We closed with three guiding actions synthesized from Eubanks et al. (2018):
Validate the client’s reality.
Name your contribution to harm.
Restore the client’s voice and agency.
These are not procedural steps but relational movements that rebuild dignity. When moral injury occurs, repair means restoring belief in the therapeutic process itself — in the possibility that care can again be trusted.
Near the end of the session, a participant asked why this topic is such a passion of mine. I shared that my commitment to this work comes from witnessing, and at times personally experiencing, harm in therapeutic relationships that was never meaningfully addressed. Those moments revealed how deeply the absence of accountability can fracture trust—not only between therapist and client, but within the helping profession itself.
I told the room that this work is about what happens when we hide behind competence instead of relationship. Too often, therapists mistake authority for moral certainty. Some of us even learn to weaponize therapy language—using words like boundaries, transference, or self-care to defend against discomfort or maintain control. When we do this, we make ourselves less trustworthy. We are not above our clients; we are accountable to them.
The Relational Integrity synthesis was created to reflect on this tension—to examine how self-awareness, relational empathy, and moral courage can sustain ethics when we are most afraid of being wrong. It challenges the illusion that good intentions or theoretical fluency ensure safety. Institutions often reward efficiency over reflection, leaving little room for humility or ethical repair. The pressure to look competent can eclipse the duty to be accountable. Our profession needs structures that make integrity actionable—supervision that names harm, feedback that surfaces risk early, and leadership that treats repair as a standard of care rather than reputational damage control.
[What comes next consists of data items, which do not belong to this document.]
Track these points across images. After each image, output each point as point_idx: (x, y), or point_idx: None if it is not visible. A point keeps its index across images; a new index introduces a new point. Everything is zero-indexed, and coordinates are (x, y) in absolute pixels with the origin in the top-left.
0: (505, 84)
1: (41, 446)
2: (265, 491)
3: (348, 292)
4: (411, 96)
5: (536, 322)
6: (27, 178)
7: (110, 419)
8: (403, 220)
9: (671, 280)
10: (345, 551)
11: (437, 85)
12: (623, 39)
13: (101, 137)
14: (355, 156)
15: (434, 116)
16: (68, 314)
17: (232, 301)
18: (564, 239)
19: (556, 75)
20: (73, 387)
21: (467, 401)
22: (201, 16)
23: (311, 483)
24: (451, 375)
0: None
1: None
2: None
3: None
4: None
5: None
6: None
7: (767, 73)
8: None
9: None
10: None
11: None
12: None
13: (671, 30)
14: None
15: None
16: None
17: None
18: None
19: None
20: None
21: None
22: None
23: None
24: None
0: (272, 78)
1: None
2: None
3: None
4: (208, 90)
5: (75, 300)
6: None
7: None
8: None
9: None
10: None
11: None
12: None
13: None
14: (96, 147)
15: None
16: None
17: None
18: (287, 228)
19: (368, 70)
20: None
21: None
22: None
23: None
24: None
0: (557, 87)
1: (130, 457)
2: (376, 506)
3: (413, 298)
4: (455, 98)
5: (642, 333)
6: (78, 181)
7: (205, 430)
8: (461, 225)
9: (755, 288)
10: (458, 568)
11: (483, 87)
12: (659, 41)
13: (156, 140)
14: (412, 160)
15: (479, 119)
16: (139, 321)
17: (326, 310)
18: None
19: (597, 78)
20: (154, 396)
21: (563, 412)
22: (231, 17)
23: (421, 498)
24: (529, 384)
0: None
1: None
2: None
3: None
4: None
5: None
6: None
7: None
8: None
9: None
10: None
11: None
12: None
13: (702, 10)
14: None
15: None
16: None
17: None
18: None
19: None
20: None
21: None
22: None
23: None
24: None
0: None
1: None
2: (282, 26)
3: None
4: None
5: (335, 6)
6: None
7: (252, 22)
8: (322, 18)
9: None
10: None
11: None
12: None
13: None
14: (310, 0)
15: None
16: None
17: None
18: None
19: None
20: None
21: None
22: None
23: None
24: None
The discussion affirmed that ethics is a living relationship, not a document to memorize. Its purpose is to help therapists hold both humility and responsibility at once—to act with integrity even when we falter, and to return, again and again, to the work of care. The work continues wherever power is unexamined and wherever repair remains possible. That possibility is what gives this work its meaning—the belief that repair, though imperfect, is still within reach.